Key Point: The confidence interval does not mean there is a 95% probability that the true mean falls within the interval. Instead, it means that if the same process is repeated many times, 95% of the calculated intervals will contain the true mean.

How to Calculate the Confidence Interval

To calculate the confidence interval for a population mean, you need the following information:

  • Sample mean (x̄)
  • Sample standard deviation (s)
  • Sample size (n)
  • Confidence level (typically 90%, 95%, or 99%)

The formula for the confidence interval is:

Confidence Interval = x̄ ± (Critical Value × (s / √n))

The critical value is determined by the confidence level and the degrees of freedom (n-1). Common critical values for different confidence levels are:

  • 90% confidence: ±1.645
  • 95% confidence: ±1.960
  • 99% confidence: ±2.576

Here's a step-by-step process to calculate the confidence interval:

  1. Calculate the sample mean (x̄).
  2. Calculate the sample standard deviation (s).
  3. Determine the sample size (n).
  4. Choose the desired confidence level and find the corresponding critical value.
  5. Calculate the standard error of the mean (s / √n).
  6. Multiply the critical value by the standard error to get the margin of error.
  7. Add and subtract the margin of error from the sample mean to get the confidence interval.

Example Calculation

Let's say you have a sample of 30 people with a mean height of 170 cm and a standard deviation of 10 cm. You want to calculate a 95% confidence interval for the population mean height.

  1. Sample mean (x̄) = 170 cm
  2. Sample standard deviation (s) = 10 cm
  3. Sample size (n) = 30
  4. Confidence level = 95% → Critical value = ±1.960
  5. Standard error = 10 / √30 ≈ 1.83 cm
  6. Margin of error = 1.960 × 1.83 ≈ 3.57 cm
  7. Confidence interval = 170 ± 3.57 → (166.43, 173.57) cm

This means we are 95% confident that the true population mean height falls between 166.43 cm and 173.57 cm.

Interpreting the Results

When interpreting the confidence interval for a population mean, consider the following:

  • The interval provides a range of plausible values for the population mean.
  • A wider interval indicates more uncertainty about the true mean.
  • A narrower interval suggests greater confidence in the estimate.
  • The confidence level represents the probability that the interval contains the true mean, assuming the sampling process is repeated many times.

Important Note: The confidence interval does not provide information about individual values. It only estimates the range for the population mean.

Common Mistakes to Avoid

When calculating confidence intervals, avoid these common errors:

  • Using the sample standard deviation instead of the population standard deviation when the sample size is small.
  • Assuming the confidence interval provides a probability that the true mean falls within the interval.
  • Using the wrong critical value for the chosen confidence level.
  • Ignoring the sample size when calculating the standard error.
  • Misinterpreting the confidence interval as a prediction interval for individual values.

Frequently Asked Questions

What is the difference between a confidence interval and a prediction interval?

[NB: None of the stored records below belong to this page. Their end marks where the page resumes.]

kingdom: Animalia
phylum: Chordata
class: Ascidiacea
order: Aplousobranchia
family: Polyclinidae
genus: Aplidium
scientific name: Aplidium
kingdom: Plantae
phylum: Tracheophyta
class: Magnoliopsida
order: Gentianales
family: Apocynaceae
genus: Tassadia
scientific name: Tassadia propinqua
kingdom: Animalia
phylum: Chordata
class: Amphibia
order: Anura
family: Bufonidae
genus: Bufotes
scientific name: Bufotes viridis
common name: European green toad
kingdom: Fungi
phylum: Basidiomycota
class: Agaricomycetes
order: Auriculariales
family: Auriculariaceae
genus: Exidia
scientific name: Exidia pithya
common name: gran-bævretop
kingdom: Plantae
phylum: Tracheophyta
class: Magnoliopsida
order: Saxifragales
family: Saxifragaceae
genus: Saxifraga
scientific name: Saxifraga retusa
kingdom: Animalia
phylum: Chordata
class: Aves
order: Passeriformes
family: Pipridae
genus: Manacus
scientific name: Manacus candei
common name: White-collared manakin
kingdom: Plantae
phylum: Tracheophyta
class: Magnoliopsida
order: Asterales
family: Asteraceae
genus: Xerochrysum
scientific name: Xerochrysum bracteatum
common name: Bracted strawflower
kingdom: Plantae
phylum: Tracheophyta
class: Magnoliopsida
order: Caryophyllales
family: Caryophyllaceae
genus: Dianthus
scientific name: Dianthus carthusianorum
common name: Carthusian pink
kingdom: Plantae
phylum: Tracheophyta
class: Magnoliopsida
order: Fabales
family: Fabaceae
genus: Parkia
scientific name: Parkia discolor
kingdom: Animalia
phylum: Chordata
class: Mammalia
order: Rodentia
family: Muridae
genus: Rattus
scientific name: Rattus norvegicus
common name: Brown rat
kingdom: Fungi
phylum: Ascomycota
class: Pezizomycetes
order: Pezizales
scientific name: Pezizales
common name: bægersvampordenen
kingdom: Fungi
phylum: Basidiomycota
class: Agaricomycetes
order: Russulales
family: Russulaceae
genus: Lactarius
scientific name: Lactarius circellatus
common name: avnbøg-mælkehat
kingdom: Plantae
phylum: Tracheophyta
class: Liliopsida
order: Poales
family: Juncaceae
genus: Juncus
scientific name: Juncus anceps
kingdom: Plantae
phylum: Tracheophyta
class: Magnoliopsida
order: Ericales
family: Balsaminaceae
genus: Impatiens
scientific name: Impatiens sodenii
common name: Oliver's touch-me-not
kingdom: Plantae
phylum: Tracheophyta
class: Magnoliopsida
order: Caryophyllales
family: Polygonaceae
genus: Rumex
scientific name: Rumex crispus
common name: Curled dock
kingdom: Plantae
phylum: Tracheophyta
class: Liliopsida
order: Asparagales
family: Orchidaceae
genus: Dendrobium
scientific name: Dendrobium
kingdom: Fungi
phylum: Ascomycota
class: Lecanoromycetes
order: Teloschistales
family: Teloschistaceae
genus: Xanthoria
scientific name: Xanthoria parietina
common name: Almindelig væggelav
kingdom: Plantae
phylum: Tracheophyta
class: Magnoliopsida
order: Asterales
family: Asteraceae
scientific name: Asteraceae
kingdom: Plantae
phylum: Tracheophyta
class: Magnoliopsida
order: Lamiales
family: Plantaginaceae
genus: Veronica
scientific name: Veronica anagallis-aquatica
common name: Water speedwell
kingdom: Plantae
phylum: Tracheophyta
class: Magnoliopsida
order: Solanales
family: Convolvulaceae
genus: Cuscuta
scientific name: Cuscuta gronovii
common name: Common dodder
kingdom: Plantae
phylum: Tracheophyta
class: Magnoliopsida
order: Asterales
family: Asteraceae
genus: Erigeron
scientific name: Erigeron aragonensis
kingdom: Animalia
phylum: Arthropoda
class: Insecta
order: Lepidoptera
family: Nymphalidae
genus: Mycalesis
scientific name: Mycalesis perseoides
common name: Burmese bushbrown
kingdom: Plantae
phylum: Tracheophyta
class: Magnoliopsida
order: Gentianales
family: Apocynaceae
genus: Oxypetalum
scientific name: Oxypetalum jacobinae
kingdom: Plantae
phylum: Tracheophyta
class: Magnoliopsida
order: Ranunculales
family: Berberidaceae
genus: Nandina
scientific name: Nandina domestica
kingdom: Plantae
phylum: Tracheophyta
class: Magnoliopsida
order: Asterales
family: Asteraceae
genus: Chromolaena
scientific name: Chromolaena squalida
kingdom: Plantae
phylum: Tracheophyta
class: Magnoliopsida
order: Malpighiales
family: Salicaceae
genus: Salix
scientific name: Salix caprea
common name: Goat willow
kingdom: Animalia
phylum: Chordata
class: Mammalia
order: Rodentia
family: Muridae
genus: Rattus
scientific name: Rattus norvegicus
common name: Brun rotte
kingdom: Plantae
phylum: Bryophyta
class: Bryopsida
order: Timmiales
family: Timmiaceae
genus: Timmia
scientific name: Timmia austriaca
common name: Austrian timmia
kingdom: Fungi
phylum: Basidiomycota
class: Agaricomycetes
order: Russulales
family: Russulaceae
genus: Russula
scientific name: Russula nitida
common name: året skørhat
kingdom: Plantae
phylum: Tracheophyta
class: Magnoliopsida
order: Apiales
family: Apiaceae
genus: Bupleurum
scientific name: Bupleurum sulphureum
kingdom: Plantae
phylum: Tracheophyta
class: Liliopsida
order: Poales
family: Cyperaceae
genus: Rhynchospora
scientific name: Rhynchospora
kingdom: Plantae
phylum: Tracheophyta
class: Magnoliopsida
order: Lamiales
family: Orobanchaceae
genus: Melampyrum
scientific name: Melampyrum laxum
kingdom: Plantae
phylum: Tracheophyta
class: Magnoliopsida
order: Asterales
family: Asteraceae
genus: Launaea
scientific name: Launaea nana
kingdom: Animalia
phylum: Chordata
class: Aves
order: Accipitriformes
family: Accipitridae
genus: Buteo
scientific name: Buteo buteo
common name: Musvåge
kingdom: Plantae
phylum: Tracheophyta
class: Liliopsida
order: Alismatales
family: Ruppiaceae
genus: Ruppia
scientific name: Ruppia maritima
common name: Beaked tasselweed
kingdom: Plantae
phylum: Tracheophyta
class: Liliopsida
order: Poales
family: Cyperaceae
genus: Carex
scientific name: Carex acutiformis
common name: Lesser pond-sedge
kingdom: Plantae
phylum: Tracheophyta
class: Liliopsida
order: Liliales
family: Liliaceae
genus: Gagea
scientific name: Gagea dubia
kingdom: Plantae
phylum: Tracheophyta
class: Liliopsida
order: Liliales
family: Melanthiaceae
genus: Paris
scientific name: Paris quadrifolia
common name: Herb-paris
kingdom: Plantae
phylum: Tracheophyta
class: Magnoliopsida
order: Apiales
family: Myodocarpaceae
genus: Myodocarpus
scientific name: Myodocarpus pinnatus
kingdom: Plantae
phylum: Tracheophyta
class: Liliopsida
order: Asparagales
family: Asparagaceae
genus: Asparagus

A confidence interval estimates the range for the population mean, while a prediction interval estimates the range for individual values. Prediction intervals are always wider than confidence intervals.

How does sample size affect the confidence interval?

A larger sample size typically results in a narrower confidence interval, providing more precise estimates of the population mean. Conversely, a smaller sample size leads to a wider interval with less precision.

Can I use the same confidence interval formula for small and large samples?

For small samples (n < 30), it's better to use the t-distribution instead of the normal distribution to calculate the critical value. For large samples, the normal distribution is appropriate.